§ **Supplied information**:
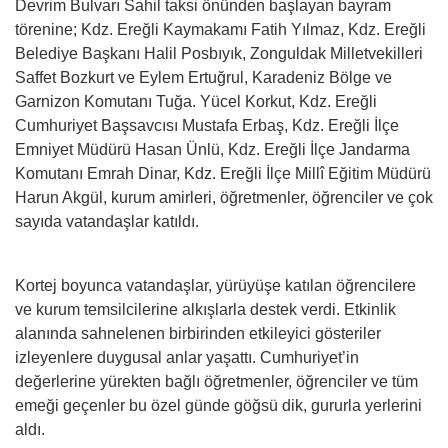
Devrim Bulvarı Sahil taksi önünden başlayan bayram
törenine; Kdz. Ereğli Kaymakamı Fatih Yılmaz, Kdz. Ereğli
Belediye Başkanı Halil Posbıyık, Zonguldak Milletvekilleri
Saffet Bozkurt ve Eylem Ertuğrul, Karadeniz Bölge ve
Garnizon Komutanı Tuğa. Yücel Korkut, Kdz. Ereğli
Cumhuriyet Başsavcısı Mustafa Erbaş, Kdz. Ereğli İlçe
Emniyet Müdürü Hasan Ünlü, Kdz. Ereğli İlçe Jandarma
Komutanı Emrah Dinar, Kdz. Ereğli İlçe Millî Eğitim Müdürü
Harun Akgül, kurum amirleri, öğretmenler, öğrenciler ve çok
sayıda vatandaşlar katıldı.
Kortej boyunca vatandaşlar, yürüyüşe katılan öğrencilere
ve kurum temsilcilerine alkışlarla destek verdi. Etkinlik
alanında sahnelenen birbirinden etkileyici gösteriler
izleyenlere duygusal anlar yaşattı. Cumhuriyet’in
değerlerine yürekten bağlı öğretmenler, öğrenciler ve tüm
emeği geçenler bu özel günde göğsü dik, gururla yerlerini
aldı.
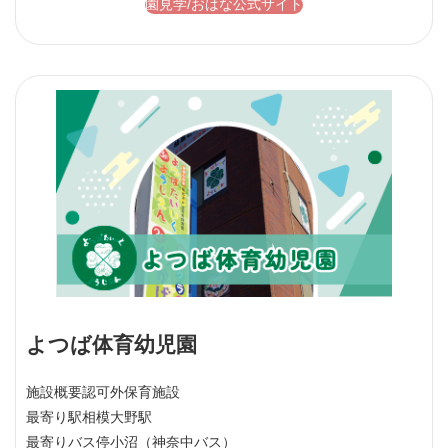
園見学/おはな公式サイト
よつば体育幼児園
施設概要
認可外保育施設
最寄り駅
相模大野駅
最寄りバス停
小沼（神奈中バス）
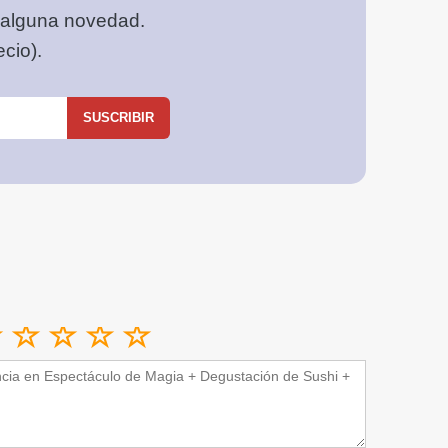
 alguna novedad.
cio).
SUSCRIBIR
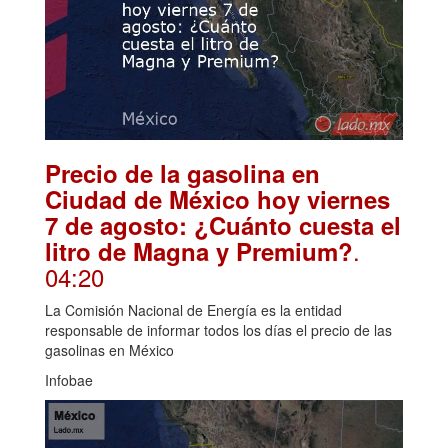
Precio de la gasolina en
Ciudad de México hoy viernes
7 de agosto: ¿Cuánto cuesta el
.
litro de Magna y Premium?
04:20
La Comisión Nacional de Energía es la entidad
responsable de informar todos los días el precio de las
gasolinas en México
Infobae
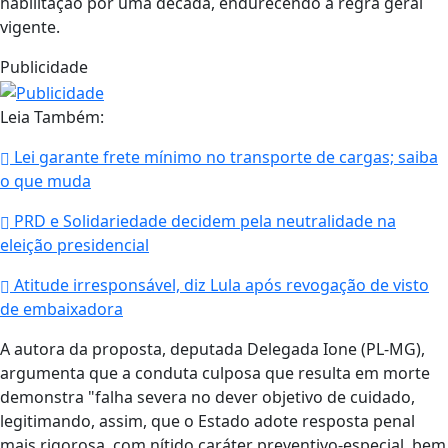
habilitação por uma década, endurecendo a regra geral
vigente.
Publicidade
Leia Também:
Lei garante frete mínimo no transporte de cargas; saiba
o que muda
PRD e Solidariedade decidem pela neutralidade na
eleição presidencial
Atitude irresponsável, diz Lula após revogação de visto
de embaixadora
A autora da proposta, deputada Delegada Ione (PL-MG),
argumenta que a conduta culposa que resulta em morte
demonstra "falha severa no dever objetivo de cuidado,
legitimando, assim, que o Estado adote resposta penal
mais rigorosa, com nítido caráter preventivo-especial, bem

§ **Required action**:
Please repeat exactly the data above from its first line to the line that contains "izleyenlere duygusal anlar", inclusive, and leave every picture out.

§ **Answer box**:
Devrim Bulvarı Sahil taksi önünden başlayan bayram
törenine; Kdz. Ereğli Kaymakamı Fatih Yılmaz, Kdz. Ereğli
Belediye Başkanı Halil Posbıyık, Zonguldak Milletvekilleri
Saffet Bozkurt ve Eylem Ertuğrul, Karadeniz Bölge ve
Garnizon Komutanı Tuğa. Yücel Korkut, Kdz. Ereğli
Cumhuriyet Başsavcısı Mustafa Erbaş, Kdz. Ereğli İlçe
Emniyet Müdürü Hasan Ünlü, Kdz. Ereğli İlçe Jandarma
Komutanı Emrah Dinar, Kdz. Ereğli İlçe Millî Eğitim Müdürü
Harun Akgül, kurum amirleri, öğretmenler, öğrenciler ve çok
sayıda vatandaşlar katıldı.
Kortej boyunca vatandaşlar, yürüyüşe katılan öğrencilere
ve kurum temsilcilerine alkışlarla destek verdi. Etkinlik
alanında sahnelenen birbirinden etkileyici gösteriler
izleyenlere duygusal anlar yaşattı. Cumhuriyet’in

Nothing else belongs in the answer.